### [THINGS TO DO]
[1] List every place named in the court opinion on the divorce appeal.
[2] Carry the court opinion on the divorce appeal forward from the point where it stops.

### [SOURCE PASSAGE]
──────────────────────────────

The opinion of the court was delivered by
This is an appeal from a judgment wherein the plaintiff husband was granted a divorce from his defendant wife. She was given the custody of their sixteen-year-old son. Each was given the equivalent of the value of the property they had brought into their marital union, and their joint accumulation of additional property was equally divided between them; but the portion thus allotted to the husband was set over to the wife for the support and maintenance of their son.
The defendant wife appeals, with a lengthy specification of errors, to an understanding of which some matters in evidence gleaned from the record may be helpful.
It appears that on October 19, 1921, Fred S. Stegmeir of Angola, Labette county, a bachelor, forty-three years of age and Olive E. Stuart, a spinster, thirty-six years of age, also of Labette county, were married. At that time he had about $6,500 and some town lots in the city of Parsons. She had about $275 and a half interest in a quarter-section farm she inherited from her father. Her mother owned the other half of the farm. The farm was equipped except in work horses. The couple took up their abode with the wife’s mother. Stegmeir bought three horses, and thereafter he and his wife operated the farm. The wife’s mother died in February, 1923, by which event the wife became the owner of the entire farm.

──────────────────────────────

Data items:
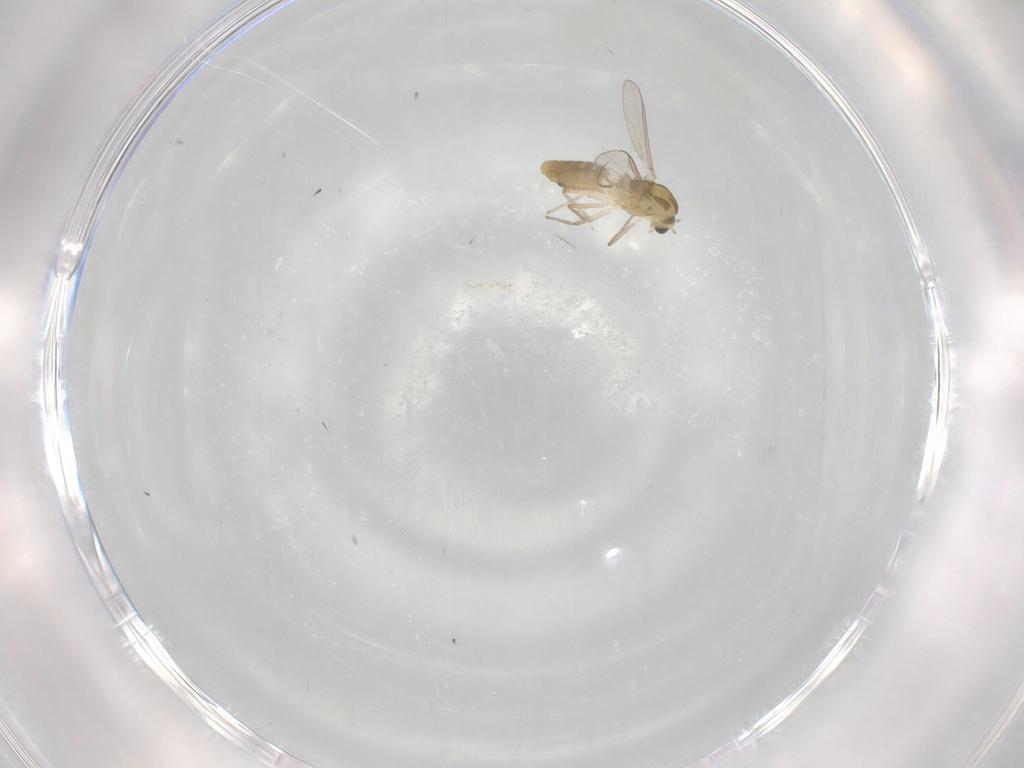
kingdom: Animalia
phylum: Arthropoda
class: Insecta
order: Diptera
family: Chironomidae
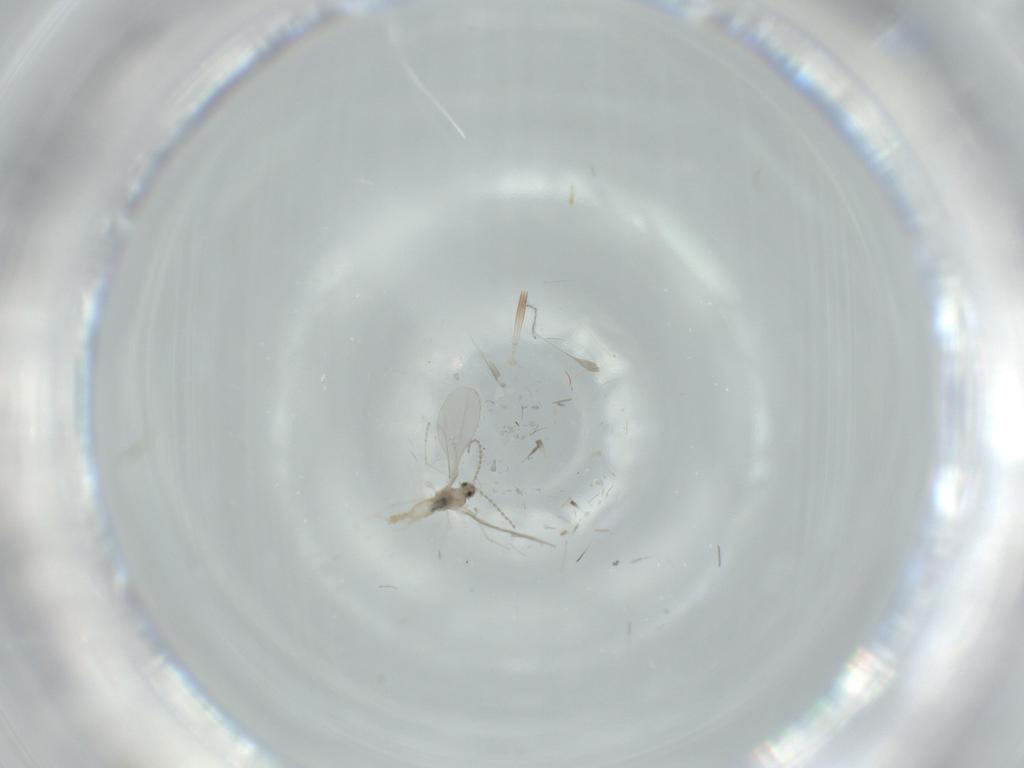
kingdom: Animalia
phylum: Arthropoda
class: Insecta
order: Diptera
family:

──────────────────────────────

### [RESULTS BY TASK]
[1] Angola; Labette county; the city of Parsons

[2]
*513From the inception of the marriage until it ran completely aground some twenty years later the wife handled the finances of the family. She banked the proceeds of crop sales in her own name and drew all checks thereon. Just how all or most of Stegmeir’s original funds became merged in the bank account kept in Mrs. Stegmeir’s name, or were otherwise disposed of, is not clear, owing in part, perhaps, to a fire which destroyed some of the bank’s records. Stegmeir sold some of his Parsons city property for $500 in cash.
As time went on, plaintiff and defendant purchased a quarter-section of land adjoining them on the south. Some years later they acquired another quarter-section a few miles north of their farm residence.
On March 26,1943, Stegmeir filed this action for a divorce, charging the defendant with extreme cruelty. He also prayed for division of property rights.
Defendant filed an answer and cross petition. Both petition and answer and cross petition were subjected to motions to strike for nonconformity with G. S. 1935, 60-1519. Both motions were sustained and both parties amended their pleadings and supplied bills of particulars, and upon these the trial proceeded. The evidence took a wide range. The trial court made extended findings of fact and gave judgment for plaintiff as summarized above.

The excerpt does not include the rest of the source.